Overall, Shikizakura seems set up for the “light in the darkness makes things better” version of the pattern… which probably means that Kakeru is really going to annoy some people, both in this episode and going forward. Because while media seems to swing back and forth like a pendulum in terms of what’s popular, people have their own favored or natural points on the spectrum. And an unreasonably brighter hero than the viewer, who refuses to buckle up and try to do the best with the situation they’re handed, instead whining about how things should be rather than dealing with how things are? That kind of character can be, from a personal perspective, torturous.
To once again draw a comparison with the much better show I’m going through this season, 86, there are going to be some people who won’t be able to stand Kakeru because he doesn’t have Shin’s capacity for doing what’s necessary rather than what’s, in some senses, right – probably more than would have trouble watching Shin, though that’s down to the better writing making you feel the weight he experiences for what he does.
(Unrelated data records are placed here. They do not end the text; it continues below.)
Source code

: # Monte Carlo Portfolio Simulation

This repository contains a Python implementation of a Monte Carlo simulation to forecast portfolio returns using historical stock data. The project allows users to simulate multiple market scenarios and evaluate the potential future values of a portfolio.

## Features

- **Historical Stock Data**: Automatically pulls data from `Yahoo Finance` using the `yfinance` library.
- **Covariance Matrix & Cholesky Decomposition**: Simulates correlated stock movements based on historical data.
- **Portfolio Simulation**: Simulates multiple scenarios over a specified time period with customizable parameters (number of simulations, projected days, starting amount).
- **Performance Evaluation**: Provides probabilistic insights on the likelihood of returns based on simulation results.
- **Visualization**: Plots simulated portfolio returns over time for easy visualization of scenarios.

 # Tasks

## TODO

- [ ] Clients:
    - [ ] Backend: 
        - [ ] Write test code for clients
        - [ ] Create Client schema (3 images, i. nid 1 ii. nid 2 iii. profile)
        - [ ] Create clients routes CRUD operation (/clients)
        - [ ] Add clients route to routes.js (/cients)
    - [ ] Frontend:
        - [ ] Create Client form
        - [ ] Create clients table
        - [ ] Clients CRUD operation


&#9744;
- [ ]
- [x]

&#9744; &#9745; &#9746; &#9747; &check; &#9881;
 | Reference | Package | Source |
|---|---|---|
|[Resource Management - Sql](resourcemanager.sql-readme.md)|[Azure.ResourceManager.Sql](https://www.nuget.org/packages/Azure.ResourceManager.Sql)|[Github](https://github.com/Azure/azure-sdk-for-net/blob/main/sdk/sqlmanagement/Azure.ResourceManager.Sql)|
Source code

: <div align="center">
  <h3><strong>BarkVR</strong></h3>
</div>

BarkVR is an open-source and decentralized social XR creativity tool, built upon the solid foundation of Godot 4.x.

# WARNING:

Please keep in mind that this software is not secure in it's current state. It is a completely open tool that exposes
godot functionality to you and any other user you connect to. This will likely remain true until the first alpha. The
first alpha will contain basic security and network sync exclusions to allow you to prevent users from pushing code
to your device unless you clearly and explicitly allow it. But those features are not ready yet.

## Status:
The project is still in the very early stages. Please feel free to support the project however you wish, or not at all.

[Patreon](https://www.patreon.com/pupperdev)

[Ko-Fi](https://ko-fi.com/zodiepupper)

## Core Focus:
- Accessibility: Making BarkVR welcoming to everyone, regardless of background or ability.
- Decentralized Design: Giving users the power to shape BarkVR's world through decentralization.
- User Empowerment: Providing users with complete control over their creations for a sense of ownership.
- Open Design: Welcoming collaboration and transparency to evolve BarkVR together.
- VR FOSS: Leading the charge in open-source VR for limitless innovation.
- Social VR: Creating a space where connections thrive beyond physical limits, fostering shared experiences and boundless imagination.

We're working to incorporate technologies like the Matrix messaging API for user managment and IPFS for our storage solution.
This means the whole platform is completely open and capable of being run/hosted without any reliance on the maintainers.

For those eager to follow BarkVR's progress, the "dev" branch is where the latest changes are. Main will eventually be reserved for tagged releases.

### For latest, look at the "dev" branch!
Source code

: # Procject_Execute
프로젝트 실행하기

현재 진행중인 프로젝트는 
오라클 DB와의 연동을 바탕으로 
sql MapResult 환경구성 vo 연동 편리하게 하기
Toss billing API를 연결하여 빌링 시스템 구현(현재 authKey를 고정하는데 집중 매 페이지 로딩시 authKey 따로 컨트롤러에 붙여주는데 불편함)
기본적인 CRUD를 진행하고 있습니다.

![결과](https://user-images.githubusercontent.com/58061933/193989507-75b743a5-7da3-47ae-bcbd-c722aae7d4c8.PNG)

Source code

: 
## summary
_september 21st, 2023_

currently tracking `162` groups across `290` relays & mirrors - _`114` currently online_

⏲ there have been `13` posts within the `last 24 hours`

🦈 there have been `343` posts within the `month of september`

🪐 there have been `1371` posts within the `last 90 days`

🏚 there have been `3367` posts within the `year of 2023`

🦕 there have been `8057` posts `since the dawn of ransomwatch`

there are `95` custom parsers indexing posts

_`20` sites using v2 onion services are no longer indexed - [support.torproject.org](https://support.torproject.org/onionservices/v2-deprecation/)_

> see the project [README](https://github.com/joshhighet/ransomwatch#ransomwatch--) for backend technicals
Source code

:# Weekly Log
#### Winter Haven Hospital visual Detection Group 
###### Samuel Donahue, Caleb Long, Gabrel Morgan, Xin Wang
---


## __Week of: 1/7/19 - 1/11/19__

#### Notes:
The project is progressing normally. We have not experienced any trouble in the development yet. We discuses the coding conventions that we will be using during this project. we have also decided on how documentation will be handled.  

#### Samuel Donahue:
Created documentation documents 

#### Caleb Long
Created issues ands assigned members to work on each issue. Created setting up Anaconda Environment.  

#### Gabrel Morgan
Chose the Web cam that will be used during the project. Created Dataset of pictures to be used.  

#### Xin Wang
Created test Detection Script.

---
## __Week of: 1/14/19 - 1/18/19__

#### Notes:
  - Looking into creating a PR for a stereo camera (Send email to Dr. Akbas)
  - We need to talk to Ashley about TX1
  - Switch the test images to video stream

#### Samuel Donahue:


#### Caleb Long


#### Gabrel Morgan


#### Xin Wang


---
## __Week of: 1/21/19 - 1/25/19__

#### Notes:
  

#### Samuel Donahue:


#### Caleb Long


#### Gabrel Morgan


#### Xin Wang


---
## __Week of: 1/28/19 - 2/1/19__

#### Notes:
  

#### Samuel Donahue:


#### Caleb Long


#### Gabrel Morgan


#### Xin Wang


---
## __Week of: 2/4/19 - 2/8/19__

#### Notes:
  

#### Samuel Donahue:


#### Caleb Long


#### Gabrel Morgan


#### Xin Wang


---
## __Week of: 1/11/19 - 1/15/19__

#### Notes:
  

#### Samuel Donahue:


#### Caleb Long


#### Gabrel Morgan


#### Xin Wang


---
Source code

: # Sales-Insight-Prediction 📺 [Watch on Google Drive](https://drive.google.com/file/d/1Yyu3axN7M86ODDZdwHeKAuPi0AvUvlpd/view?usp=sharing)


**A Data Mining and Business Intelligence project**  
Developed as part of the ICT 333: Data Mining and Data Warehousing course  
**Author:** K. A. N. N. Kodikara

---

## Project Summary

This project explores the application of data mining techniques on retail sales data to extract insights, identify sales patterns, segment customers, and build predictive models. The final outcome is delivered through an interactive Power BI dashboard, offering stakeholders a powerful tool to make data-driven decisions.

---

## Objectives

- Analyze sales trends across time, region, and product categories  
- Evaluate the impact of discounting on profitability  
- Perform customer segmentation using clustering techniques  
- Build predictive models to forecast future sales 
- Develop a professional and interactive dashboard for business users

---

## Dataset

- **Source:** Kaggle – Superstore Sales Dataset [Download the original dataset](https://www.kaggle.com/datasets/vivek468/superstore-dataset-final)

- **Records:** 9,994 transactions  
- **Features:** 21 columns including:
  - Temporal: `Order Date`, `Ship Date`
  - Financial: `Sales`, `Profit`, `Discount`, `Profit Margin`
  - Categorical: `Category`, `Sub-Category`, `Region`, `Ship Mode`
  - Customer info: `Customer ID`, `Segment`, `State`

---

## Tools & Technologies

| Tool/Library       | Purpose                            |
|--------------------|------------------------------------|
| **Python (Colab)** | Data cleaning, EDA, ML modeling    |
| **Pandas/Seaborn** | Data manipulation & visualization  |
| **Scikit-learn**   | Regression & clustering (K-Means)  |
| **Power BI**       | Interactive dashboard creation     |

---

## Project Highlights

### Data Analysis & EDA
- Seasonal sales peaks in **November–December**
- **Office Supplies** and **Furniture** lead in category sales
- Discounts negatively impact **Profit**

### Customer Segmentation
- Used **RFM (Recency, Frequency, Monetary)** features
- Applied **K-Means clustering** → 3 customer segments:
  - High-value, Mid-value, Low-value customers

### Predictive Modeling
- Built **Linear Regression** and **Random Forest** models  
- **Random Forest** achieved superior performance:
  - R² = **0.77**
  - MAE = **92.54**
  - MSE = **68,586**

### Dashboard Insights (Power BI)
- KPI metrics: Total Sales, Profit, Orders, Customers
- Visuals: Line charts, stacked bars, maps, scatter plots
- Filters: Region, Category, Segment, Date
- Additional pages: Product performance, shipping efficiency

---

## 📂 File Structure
But, that aside, I do think this episode represented a slight improvement for the show. We had an actual boss monster with a different (if still kind of lackluster) model, we had a good fight, we actually talked to an Oni other than Ibara and got what could have been some emotional investment in these outcomes, and we introduced (in the form of Black Team and an old guy they report to in the post-credits stinger) some potential human antagonists with whom we can have good interplay, generating conflict that’s based on understandable and human elements rather than just punching chompy monsters because, hey, they’re chompy monsters and that’s obviously bad.
It’s clear that the creators of Shikizakura, as green as they might be, know what they are trying to do and roughly how to accomplish that. They might not always be able to successfully execute that vision, but at least they have the right idea about these things, and that’s an encouraging thought.